** Task directions **
The span to copy runs from the line containing "the child standing" to the last line below. Copy it exactly, with nothing else.
Working data START
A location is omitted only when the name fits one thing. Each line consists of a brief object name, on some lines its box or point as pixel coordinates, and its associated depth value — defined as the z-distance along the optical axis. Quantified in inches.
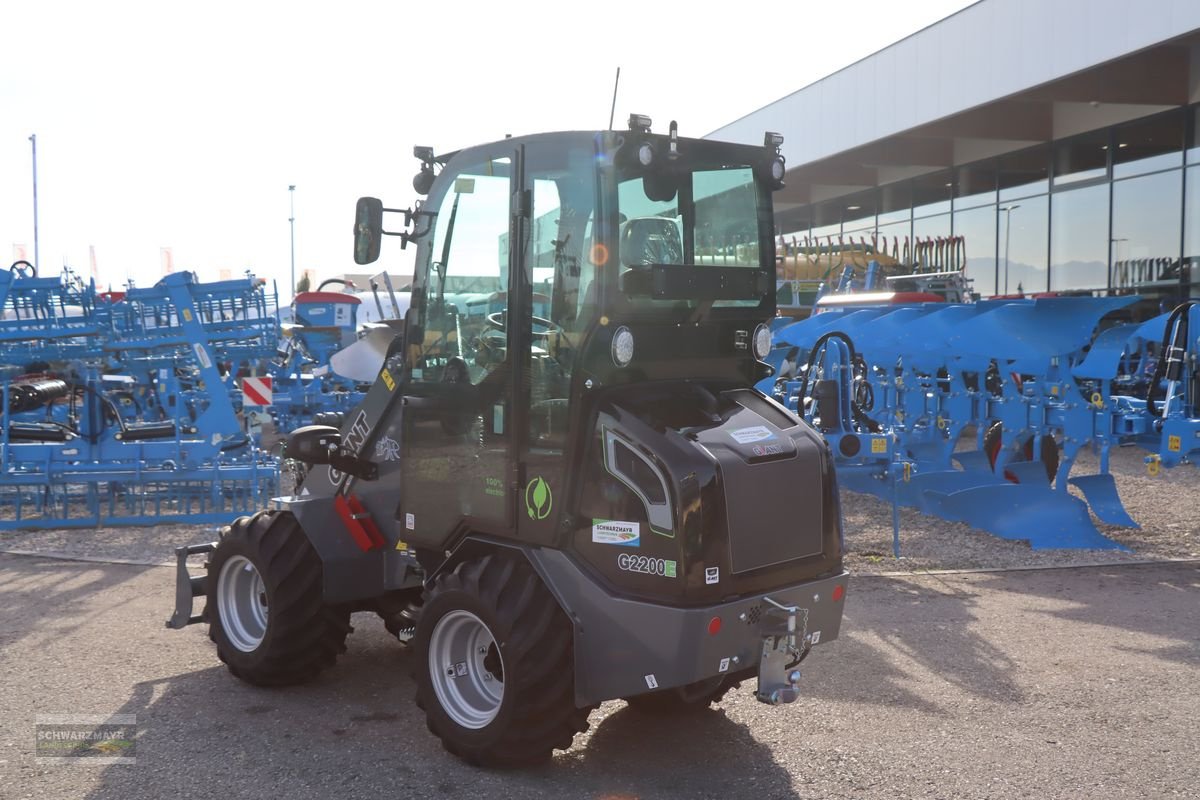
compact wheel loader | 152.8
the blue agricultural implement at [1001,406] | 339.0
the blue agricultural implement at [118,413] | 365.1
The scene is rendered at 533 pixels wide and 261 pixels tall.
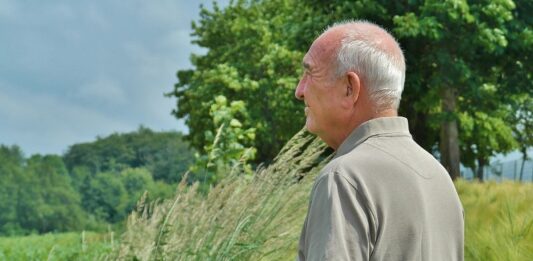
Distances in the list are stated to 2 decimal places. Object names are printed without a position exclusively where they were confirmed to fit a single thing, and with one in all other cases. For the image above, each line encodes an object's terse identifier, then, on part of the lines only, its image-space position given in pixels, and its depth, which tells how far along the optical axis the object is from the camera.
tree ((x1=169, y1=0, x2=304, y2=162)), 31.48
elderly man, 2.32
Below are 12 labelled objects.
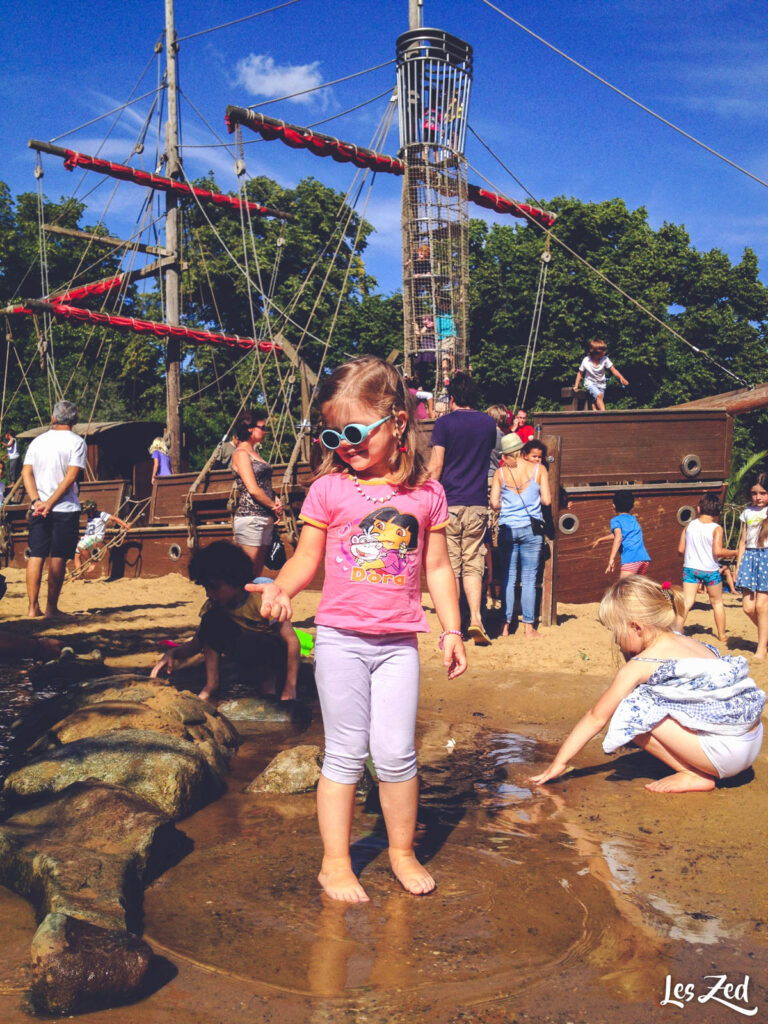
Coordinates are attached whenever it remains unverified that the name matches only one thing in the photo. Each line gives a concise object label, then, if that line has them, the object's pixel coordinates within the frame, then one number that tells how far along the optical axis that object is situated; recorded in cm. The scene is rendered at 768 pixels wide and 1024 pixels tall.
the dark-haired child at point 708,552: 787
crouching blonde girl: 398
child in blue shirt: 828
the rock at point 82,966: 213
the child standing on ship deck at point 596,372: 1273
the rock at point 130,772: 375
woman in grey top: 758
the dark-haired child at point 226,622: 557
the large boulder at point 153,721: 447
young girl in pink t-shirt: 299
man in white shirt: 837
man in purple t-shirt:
Working data END
** Written answer **
the child standing on ship deck at point 596,372: 1273
the rock at point 130,772: 375
woman in grey top: 758
the dark-haired child at point 226,622: 557
the large boulder at point 153,721: 447
young girl in pink t-shirt: 299
man in white shirt: 837
man in purple t-shirt:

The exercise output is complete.